■ Given records

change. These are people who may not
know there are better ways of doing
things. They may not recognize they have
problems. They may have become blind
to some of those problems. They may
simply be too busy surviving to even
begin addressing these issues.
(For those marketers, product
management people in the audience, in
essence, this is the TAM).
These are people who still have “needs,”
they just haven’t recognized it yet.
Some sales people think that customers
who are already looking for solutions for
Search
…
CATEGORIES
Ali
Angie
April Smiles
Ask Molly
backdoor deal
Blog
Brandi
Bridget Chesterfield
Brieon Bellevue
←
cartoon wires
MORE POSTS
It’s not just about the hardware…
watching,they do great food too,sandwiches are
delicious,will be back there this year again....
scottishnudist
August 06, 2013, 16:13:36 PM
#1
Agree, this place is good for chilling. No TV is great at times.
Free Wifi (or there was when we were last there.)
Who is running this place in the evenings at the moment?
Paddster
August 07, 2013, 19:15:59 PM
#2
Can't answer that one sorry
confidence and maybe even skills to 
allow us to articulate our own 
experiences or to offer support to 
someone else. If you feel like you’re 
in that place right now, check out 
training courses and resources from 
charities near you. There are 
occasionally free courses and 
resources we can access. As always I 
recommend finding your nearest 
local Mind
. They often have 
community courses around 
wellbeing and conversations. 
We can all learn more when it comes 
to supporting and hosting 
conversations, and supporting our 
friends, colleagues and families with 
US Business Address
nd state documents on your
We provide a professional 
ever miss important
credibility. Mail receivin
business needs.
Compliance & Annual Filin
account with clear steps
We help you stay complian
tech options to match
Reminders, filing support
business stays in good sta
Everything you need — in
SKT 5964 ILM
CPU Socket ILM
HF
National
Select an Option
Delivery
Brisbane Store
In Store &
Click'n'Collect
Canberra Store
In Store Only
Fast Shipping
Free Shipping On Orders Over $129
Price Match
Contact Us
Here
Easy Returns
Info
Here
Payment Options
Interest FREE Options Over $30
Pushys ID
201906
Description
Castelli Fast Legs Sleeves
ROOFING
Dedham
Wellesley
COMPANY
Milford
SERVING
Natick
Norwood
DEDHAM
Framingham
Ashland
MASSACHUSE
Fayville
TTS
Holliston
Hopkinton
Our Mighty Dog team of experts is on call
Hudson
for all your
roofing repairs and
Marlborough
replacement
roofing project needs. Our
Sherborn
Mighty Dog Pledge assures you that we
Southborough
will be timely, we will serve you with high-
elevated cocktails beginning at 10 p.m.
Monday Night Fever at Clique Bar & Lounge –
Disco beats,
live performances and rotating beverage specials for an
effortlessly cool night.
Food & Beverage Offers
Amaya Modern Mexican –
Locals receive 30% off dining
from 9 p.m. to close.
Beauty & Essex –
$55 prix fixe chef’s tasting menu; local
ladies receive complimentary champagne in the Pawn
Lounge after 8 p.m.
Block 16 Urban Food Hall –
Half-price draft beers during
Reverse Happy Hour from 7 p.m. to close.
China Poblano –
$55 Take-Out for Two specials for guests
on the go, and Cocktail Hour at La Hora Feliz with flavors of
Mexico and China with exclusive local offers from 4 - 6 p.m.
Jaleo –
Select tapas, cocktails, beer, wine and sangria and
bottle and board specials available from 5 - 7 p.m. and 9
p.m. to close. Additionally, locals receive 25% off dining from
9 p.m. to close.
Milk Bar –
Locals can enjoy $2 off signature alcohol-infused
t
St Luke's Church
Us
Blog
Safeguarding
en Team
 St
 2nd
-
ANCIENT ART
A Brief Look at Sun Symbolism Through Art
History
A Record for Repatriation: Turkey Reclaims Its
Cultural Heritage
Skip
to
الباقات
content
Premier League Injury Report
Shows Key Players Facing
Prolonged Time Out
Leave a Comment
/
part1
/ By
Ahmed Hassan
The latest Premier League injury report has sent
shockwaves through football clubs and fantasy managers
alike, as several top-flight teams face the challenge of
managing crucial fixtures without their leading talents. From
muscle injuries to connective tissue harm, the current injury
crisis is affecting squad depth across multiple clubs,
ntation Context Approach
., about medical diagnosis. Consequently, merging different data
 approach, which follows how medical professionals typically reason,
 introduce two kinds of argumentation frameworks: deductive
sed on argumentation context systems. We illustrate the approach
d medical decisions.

■ What the exercise asks
Check each line of the data above for the word "Store", then state how many lines have it. Give the number alone.

■ Exercise solution
4